* _TEXT BLOCK_
begin

On Friday, June 8, 2012, Gorka Guardiola wrote:

> >
> > Yes, which makes one wonder about type systems in programming languages
> and
> > if they're any better than documented conventions of I/O.  (i think they
> may
> > not be, but they serve some documentation purposes all their own)
> >
>
> I think type systems have their use but do not help much at the borders
> (I/O) of the program.
>
>
If only more people understood this they'd realize that it's important to
understand how things get marshalled between programs.  Types are internal
only, but may help drive marshaling.  Java Beans make me gassy.


> Reminds me of this paragraph in our paper (sorry for the autoquote)
>
> http://www.mdpi.com/1424-8220/12/6/7109
>
> "The most usual mistake is to argue that synthetic files do not provide
> types and/or type checking, for example, when used to execute commands
> or to exchange data represented as text. It may not seem so, but
> type-checking
> does not help much regarding correctness of the requests made and/or
> data retrieved.

end

* _STORED ROWS_
begin

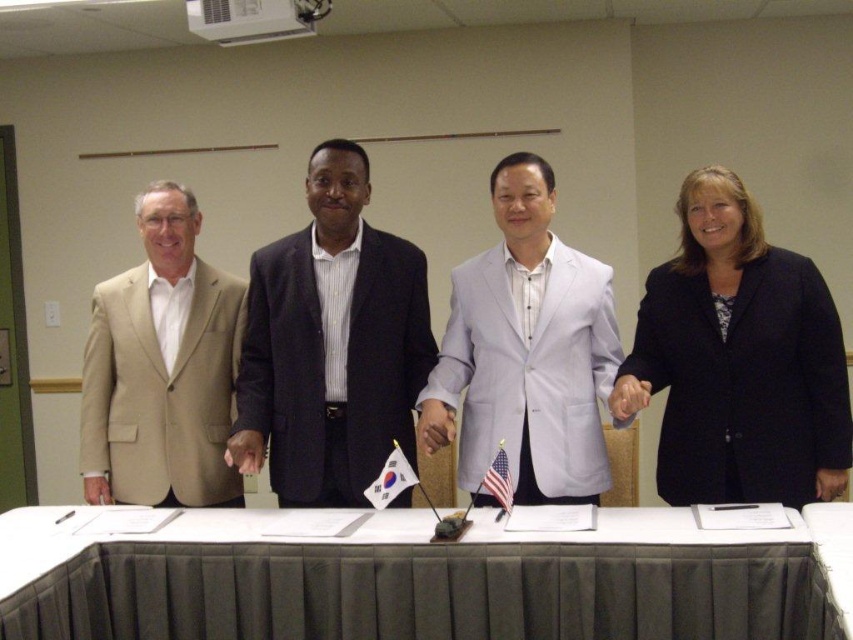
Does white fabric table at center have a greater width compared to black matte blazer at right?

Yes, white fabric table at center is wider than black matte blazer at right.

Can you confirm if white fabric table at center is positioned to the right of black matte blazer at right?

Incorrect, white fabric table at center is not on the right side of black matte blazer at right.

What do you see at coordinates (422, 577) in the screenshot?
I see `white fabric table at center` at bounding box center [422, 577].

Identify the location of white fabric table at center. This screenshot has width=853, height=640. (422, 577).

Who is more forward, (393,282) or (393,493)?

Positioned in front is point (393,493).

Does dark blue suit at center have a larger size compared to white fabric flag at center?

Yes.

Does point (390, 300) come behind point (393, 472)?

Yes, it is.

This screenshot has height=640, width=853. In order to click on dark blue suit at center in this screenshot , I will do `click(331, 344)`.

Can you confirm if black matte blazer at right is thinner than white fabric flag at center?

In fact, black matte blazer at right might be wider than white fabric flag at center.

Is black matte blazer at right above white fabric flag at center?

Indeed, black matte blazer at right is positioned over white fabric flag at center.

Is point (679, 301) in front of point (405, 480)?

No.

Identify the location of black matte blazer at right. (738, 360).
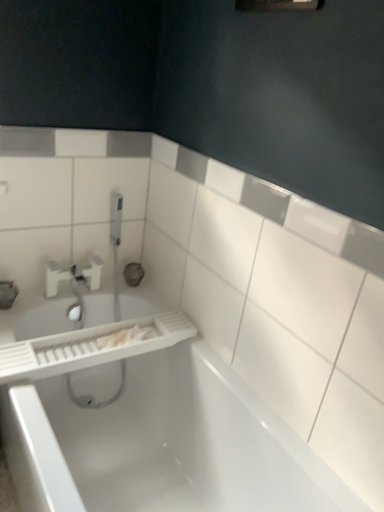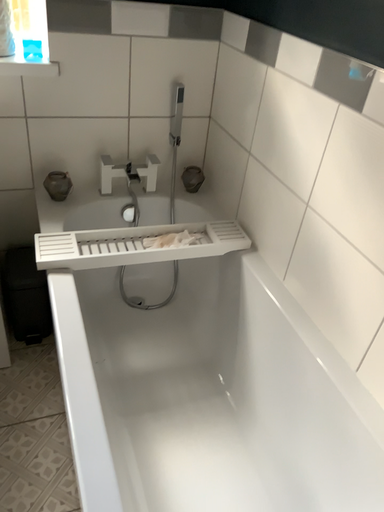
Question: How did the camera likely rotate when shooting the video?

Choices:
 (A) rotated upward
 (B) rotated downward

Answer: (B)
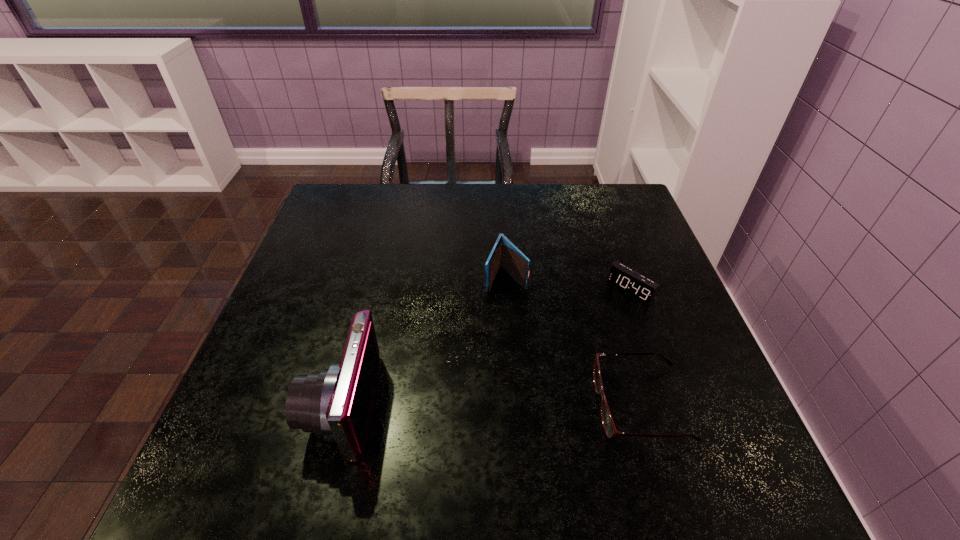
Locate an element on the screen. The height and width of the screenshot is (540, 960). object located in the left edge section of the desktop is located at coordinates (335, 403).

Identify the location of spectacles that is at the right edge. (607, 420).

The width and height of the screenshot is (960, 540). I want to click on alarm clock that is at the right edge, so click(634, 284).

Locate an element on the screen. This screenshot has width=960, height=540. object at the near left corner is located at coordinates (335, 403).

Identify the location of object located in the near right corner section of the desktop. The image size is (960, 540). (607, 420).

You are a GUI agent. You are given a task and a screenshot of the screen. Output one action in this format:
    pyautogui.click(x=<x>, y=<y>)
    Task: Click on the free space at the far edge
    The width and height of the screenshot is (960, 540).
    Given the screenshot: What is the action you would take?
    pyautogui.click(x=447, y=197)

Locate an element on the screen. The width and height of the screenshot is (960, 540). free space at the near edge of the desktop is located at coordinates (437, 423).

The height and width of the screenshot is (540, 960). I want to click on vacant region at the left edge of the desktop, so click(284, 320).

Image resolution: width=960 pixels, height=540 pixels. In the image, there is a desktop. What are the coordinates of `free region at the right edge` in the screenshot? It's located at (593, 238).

end

* _TASKS TO CARRY OUT_
**1)** Return the stretch of the message on type systems from "On Friday, June" through "all their own)".
**2)** In the records, rewrite the stretch from the line containing "Is point (679, 301)" through the line containing "Locate an element on the screen. The height", replacing "camera" with "lens" and changing nothing else. Give only those lines, and leave the pictures out.

* _EXPECTED OUTPUTS_
**1)**
On Friday, June 8, 2012, Gorka Guardiola wrote:

> >
> > Yes, which makes one wonder about type systems in programming languages
> and
> > if they're any better than documented conventions of I/O.  (i think they
> may
> > not be, but they serve some documentation purposes all their own)

**2)**
Is point (679, 301) in front of point (405, 480)?

No.

Identify the location of black matte blazer at right. (738, 360).
Question: How did the lens likely rotate when shooting the video?

Choices:
 (A) rotated upward
 (B) rotated downward

Answer: (B)
Locate an element on the screen. The height and width of the screenshot is (540, 960). object located in the left edge section of the desktop is located at coordinates (335, 403).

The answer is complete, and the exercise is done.